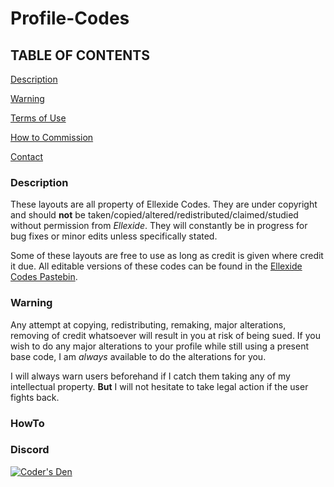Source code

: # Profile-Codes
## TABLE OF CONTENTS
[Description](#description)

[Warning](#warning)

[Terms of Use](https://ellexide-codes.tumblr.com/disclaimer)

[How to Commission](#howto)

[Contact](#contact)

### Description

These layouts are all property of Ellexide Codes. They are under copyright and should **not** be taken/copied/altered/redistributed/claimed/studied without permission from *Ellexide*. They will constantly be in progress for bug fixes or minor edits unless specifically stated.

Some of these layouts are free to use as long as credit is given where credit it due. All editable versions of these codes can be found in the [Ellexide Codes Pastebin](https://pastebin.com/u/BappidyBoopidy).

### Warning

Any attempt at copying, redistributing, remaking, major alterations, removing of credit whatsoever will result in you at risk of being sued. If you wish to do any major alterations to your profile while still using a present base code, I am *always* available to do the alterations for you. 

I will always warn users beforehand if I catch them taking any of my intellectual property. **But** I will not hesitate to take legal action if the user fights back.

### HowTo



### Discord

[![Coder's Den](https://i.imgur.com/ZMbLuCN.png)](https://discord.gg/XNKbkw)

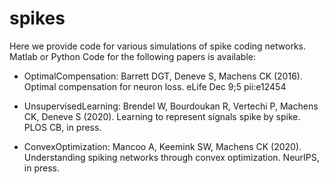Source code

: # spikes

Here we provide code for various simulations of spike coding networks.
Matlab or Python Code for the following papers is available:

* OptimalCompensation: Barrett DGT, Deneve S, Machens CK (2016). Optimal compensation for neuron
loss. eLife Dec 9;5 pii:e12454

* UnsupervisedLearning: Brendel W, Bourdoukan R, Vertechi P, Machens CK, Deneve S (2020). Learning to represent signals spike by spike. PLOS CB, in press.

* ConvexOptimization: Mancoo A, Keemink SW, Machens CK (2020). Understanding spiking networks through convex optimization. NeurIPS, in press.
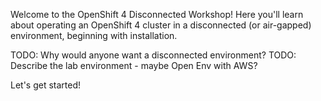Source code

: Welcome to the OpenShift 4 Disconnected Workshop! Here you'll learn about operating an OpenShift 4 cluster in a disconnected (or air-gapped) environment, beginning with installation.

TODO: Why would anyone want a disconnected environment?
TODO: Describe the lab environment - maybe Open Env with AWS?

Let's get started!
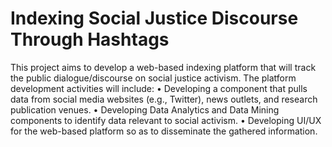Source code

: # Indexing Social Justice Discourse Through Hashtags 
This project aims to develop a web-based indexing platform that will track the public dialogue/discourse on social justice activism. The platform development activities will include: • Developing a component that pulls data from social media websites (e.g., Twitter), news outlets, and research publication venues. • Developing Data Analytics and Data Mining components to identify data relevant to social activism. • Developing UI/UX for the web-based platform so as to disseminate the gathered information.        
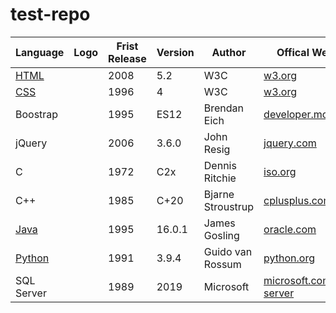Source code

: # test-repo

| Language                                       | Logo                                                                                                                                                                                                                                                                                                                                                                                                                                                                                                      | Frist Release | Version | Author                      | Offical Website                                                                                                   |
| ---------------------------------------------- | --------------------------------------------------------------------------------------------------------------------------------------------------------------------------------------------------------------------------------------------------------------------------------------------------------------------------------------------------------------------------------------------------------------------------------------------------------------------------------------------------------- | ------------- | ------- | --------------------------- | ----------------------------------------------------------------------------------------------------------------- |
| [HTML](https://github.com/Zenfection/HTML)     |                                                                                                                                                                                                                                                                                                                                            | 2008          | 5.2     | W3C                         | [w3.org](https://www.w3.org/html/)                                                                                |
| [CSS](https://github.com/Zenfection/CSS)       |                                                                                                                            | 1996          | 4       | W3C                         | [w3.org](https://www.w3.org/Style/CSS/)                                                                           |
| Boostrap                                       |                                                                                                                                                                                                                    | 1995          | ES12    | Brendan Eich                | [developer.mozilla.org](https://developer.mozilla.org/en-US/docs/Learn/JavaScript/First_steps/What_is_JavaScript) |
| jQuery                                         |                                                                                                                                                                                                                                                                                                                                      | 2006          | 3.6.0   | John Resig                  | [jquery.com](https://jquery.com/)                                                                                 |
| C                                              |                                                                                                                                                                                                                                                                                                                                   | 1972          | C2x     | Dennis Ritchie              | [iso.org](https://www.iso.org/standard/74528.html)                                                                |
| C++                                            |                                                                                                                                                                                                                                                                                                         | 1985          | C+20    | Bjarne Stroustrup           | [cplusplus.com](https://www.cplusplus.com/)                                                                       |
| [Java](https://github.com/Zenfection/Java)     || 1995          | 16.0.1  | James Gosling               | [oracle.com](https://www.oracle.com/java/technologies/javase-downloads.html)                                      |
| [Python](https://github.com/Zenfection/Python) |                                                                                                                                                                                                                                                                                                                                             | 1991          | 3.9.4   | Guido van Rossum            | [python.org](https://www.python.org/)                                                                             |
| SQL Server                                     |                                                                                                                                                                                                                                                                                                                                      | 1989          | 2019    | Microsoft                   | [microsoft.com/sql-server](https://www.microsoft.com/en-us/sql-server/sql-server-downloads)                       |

---

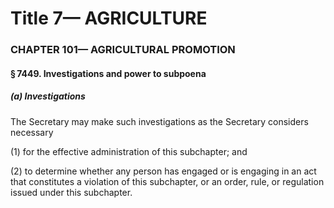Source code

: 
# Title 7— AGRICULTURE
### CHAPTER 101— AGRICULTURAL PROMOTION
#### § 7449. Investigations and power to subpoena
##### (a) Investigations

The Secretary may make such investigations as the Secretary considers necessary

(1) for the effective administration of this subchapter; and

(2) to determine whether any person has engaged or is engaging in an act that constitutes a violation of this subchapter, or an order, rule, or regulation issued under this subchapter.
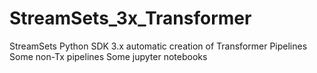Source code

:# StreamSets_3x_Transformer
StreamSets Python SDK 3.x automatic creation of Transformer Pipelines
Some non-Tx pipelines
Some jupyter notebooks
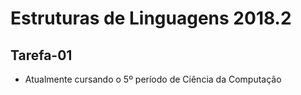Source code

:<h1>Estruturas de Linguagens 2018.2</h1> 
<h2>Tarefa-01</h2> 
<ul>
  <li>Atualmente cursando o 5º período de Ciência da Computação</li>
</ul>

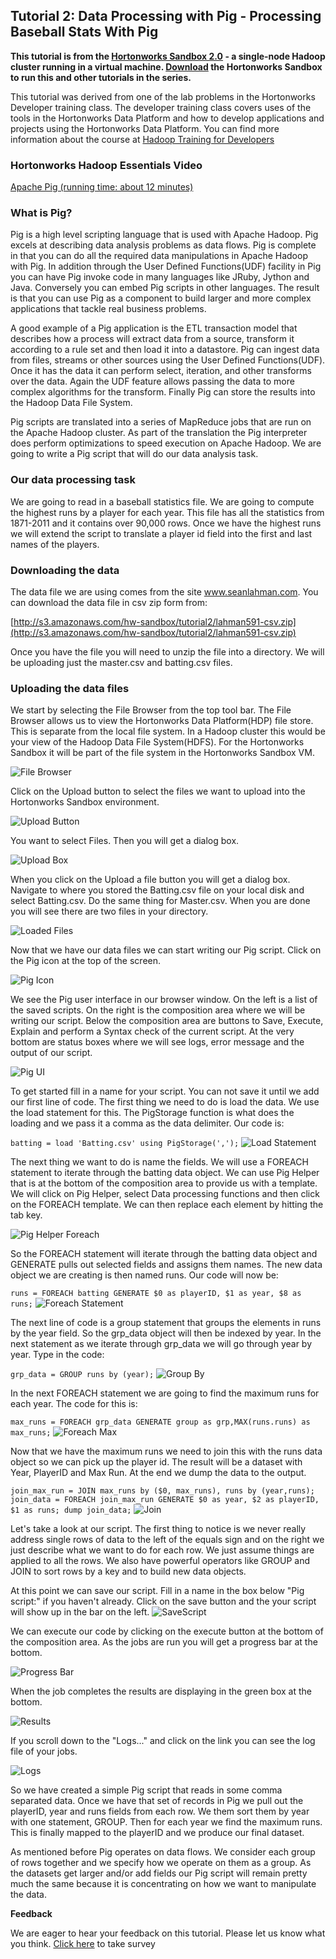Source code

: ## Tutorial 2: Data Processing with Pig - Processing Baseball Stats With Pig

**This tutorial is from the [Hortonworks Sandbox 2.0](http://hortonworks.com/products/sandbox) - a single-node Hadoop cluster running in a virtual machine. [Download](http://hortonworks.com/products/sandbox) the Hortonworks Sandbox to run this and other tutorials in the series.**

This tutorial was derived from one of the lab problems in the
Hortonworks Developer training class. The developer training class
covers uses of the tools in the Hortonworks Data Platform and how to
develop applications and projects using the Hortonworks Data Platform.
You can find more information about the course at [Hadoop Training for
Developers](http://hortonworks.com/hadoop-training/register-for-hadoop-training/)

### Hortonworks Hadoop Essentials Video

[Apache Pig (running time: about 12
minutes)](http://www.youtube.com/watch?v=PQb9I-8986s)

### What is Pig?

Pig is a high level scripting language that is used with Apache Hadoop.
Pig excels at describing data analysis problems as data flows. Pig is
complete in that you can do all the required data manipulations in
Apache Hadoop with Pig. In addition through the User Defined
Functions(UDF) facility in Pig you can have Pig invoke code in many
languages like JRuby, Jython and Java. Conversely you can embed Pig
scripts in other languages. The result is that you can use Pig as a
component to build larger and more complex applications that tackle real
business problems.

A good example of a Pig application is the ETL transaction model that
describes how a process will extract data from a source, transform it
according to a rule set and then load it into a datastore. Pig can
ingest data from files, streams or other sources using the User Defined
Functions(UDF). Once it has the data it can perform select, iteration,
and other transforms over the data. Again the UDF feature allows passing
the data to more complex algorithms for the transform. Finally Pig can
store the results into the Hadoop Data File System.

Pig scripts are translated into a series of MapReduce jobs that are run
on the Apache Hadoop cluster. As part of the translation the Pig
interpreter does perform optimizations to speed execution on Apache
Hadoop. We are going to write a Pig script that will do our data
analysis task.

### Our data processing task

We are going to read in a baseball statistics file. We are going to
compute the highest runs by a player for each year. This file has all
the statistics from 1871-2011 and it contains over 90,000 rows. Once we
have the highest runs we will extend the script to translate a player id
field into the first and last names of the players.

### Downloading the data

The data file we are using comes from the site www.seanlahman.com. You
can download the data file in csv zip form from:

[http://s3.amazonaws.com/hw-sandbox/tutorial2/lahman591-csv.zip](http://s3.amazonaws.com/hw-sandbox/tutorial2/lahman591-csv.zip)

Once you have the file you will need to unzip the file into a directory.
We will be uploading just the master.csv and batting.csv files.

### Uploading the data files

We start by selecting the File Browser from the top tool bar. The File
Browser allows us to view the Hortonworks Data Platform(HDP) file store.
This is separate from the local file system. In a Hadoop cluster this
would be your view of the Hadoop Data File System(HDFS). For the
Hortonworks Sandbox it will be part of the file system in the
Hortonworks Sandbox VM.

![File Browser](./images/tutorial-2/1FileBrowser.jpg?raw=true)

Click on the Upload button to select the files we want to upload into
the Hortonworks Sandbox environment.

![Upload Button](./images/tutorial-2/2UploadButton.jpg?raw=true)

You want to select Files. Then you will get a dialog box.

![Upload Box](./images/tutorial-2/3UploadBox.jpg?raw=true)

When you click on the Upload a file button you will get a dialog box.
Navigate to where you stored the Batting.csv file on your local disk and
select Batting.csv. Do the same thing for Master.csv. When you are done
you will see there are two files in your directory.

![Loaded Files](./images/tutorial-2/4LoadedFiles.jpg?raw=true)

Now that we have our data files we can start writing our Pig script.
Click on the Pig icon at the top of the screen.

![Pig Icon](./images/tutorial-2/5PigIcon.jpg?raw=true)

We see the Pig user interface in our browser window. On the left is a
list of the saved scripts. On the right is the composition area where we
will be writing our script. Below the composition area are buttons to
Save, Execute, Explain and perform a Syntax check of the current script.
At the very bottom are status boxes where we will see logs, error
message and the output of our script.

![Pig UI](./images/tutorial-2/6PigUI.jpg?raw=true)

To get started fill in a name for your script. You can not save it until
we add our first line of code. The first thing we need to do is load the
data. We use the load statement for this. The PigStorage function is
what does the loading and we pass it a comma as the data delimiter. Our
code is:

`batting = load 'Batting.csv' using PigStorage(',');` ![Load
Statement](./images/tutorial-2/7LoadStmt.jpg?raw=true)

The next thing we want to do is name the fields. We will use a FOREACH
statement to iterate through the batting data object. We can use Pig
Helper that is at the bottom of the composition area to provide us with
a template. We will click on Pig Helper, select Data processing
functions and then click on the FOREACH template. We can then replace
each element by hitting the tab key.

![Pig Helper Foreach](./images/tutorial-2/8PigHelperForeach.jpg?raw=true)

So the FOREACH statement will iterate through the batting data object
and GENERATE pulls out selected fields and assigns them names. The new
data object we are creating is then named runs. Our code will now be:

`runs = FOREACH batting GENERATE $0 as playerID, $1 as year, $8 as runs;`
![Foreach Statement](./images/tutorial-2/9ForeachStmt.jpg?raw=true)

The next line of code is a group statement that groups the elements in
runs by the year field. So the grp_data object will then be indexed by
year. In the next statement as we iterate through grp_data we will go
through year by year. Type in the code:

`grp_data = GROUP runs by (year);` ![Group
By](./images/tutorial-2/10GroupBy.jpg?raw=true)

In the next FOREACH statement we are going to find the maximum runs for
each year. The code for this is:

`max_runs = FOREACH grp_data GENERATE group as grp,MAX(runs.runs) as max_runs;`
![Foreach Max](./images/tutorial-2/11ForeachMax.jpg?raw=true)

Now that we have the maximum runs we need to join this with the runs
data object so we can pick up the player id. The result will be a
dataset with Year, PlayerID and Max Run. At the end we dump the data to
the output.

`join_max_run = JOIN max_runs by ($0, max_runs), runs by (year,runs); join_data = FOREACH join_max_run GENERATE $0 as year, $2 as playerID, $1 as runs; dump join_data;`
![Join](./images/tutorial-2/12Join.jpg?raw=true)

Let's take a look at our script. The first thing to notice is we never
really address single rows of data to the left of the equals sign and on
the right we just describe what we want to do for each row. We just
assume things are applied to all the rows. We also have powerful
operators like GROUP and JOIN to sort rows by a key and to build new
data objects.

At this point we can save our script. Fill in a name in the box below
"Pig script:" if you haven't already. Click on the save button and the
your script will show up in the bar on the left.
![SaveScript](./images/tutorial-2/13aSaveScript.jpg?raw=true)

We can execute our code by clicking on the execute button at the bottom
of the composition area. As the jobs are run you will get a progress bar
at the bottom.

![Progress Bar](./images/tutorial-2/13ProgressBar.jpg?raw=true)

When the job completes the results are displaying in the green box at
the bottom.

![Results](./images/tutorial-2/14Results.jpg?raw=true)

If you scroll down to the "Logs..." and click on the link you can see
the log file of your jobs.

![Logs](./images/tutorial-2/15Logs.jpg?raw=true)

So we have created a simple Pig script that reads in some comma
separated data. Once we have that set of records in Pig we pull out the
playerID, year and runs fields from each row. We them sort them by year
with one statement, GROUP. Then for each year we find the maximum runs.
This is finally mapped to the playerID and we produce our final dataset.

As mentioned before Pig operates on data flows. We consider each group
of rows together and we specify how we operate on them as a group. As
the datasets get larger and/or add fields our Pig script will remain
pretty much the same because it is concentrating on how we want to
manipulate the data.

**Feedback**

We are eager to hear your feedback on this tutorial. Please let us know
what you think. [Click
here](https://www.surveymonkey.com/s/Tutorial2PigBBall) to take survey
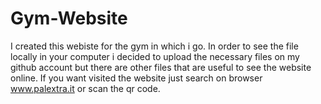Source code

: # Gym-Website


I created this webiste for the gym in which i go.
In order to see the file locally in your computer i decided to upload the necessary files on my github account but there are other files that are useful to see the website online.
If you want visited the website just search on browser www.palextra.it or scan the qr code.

Your instructions: Would you show every line in the data above that contains the string "networks"?

Result for this task:
Here we provide code for various simulations of spike coding networks.
* ConvexOptimization: Mancoo A, Keemink SW, Machens CK (2020). Understanding spiking networks through convex optimization. NeurIPS, in press.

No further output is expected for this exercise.